Xavier Pinoteau

Personal information
- Full name: Xavier Pinoteau
- Date of birth: 12 February 1983 (age 43)
- Place of birth: Saint-Denis, France
- Height: 1.88 m (6 ft 2 in)
- Position: Goalkeeper

Youth career
- 2000–2003: Beauvais

Senior career*
- Years: Team / Apps / (Gls)
- 2003–2004: Beauvais / 2 / (0)
- 2004–2005: Gazélec Ajaccio / 16 / (0)
- 2007–2008: Villemomble / 34 / (0)
- 2008–2010: Red Star / 50 / (0)
- 2010–2011: Saint-Louis Neuweg / 18 / (0)
- 2011–2012: Entente SSG / 8 / (0)
- 2012–2013: Chambly / 34 / (0)
- 2013–2016: Beauvais / 47 / (0)
- 2016–2022: Chambly / 48 / (0)
- 2017–2019: Chambly B / 10 / (0)
- Total:  / 267 / (0)

= Xavier Pinoteau =

French footballer (born 1983)

Xavier Pinoteau (born 12 February 1983) is a French former professional footballer who played as a goalkeeper.

==Career==
Pinoteau spent his most of his career in the lower leagues of France, and signed a professional contract with Chambly on 11 June 2016. He made his professional-level debut with the club in a 2–1 Ligue 2 loss to Paris FC on 7 February 2020, a couple days shy of his 37th birthday.

In a match against Caen on 30 January 2021, Pinoteau took a blow to the head and was sent to the hospital.

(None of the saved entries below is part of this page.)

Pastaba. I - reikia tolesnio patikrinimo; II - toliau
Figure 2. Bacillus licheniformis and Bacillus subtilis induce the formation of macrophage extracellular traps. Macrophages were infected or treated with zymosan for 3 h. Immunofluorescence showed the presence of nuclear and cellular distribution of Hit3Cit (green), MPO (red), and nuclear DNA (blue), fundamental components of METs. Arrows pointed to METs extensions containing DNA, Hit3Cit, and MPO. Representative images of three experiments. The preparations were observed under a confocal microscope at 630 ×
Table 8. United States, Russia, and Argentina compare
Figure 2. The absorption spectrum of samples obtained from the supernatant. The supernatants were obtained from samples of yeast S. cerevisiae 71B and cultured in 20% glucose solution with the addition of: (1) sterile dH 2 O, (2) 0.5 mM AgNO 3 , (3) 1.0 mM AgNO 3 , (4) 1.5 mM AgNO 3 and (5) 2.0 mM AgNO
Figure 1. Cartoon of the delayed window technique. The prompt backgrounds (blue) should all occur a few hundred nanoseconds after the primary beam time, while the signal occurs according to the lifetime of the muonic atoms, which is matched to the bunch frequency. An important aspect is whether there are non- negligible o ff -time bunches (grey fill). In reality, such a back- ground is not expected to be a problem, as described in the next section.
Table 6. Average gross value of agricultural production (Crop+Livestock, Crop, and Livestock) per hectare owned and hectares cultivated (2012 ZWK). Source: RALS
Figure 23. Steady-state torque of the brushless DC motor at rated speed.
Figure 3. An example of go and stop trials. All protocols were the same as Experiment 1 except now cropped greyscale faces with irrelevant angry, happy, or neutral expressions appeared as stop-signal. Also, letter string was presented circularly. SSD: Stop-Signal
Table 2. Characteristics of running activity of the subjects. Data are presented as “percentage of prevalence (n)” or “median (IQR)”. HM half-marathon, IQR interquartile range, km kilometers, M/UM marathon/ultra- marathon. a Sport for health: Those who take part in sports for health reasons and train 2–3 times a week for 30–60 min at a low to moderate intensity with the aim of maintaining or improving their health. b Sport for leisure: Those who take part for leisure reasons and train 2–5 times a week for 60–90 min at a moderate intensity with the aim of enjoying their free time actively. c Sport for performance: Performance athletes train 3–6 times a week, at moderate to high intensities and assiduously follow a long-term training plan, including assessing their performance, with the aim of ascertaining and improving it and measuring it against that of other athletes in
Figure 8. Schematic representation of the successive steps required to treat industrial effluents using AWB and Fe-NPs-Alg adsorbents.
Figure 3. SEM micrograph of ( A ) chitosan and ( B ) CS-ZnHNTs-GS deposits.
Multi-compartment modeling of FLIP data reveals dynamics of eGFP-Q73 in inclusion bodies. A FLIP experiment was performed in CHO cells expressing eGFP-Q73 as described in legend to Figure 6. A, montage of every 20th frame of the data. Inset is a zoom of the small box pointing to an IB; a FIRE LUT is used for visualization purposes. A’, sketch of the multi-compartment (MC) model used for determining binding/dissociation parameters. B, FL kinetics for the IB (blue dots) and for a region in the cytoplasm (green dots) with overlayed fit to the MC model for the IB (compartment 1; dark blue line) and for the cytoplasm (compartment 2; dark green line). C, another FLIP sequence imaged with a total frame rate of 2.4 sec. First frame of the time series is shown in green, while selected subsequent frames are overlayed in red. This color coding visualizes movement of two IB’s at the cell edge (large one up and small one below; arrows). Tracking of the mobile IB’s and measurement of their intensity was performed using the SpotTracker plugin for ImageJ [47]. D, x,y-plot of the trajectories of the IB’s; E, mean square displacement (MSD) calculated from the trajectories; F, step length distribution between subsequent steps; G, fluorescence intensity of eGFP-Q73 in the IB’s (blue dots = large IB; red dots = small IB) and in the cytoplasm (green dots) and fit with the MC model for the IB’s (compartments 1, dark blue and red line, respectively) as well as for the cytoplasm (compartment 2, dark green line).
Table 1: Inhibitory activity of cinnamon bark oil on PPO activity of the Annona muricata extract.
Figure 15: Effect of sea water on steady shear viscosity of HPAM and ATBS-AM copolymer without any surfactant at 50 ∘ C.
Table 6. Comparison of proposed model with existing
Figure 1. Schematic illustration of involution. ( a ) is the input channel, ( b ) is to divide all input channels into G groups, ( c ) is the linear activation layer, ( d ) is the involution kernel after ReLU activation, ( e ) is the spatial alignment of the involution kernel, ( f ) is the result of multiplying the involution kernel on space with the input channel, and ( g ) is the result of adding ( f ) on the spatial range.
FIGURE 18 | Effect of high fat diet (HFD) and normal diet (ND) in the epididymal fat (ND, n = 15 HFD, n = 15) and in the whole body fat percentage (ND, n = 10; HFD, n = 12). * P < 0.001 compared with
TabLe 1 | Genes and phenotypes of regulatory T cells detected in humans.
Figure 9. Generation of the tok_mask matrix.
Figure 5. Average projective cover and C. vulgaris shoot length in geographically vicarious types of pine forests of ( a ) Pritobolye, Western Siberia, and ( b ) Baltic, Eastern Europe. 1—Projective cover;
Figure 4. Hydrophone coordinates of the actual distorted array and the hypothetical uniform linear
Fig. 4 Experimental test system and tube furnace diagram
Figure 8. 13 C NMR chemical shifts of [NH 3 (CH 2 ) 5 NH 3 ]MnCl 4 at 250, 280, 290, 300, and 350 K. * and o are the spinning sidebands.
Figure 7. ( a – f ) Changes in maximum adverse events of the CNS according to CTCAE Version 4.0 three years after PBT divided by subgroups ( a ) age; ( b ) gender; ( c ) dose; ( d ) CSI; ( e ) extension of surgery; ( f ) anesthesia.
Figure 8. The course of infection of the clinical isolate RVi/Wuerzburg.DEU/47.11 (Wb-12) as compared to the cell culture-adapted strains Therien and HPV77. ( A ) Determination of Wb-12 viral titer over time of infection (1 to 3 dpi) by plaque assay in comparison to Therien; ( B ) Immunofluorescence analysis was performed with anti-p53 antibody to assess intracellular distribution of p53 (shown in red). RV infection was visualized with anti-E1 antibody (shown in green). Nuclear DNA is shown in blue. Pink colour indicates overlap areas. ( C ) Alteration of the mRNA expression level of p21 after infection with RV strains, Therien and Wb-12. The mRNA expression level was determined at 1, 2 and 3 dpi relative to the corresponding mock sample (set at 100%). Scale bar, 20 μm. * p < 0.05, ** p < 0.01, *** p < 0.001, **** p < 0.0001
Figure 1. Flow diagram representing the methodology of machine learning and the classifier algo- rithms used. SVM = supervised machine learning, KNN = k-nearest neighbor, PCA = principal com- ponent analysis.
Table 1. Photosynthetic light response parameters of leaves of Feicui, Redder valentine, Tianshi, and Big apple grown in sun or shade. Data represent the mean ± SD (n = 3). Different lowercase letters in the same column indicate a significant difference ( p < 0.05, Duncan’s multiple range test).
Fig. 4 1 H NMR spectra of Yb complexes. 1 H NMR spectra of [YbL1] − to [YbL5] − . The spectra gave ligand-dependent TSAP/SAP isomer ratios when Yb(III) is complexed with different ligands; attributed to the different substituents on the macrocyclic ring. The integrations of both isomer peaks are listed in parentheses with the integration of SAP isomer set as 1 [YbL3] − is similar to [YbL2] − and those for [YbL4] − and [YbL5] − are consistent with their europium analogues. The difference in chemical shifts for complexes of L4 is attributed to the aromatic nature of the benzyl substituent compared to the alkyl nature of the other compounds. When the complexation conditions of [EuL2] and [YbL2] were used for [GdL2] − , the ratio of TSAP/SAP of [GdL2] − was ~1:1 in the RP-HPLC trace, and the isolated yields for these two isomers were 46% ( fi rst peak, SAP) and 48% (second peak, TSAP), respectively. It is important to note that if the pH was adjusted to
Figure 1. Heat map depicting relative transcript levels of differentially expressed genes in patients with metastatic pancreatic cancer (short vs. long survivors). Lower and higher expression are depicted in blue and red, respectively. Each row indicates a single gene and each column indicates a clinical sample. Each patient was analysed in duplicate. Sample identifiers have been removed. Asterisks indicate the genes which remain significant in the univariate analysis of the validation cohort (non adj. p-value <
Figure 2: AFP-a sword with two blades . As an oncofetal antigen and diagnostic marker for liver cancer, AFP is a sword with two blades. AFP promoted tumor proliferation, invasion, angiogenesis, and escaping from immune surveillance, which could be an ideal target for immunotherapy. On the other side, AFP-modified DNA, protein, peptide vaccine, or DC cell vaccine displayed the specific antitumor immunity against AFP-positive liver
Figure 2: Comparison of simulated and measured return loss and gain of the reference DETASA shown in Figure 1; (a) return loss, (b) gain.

According to the club, he was doing better and had regained consciousness. Coincidentally, in the same match, Caen's goalkeeper Garissone Innocent was also rushed to the hospital after suffering a tachycardia attack and collapsing on the field.

In 2022, at the age of 39, Pinoteau announced his retirement from football.